[Source data]

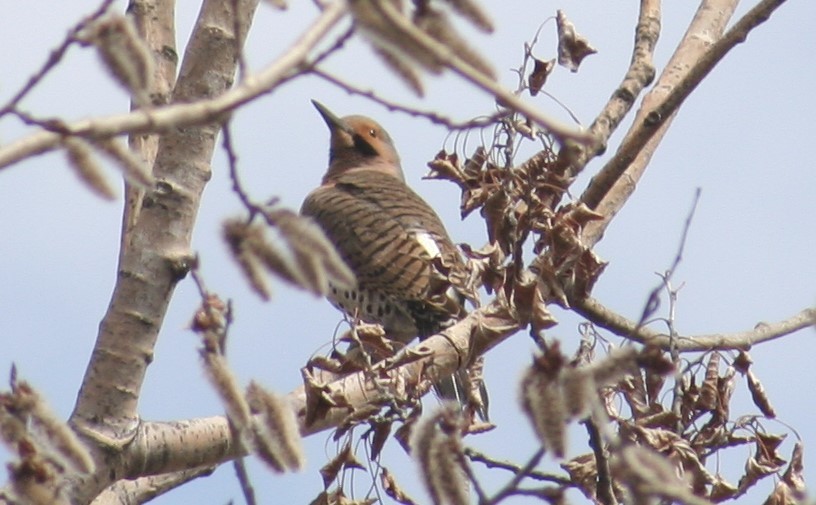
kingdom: Animalia
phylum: Chordata
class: Aves
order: Piciformes
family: Picidae
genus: Colaptes
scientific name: Colaptes auratus
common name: Northern flicker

- **Task requirements**:
Copy out all the records again, swapping "common name" for "everyday name" and keeping everything else the same. Leave the pictures out of your answer.

- **Output of the exercise**:
kingdom: Animalia
phylum: Chordata
class: Aves
order: Piciformes
family: Picidae
genus: Colaptes
scientific name: Colaptes auratus
everyday name: Northern flicker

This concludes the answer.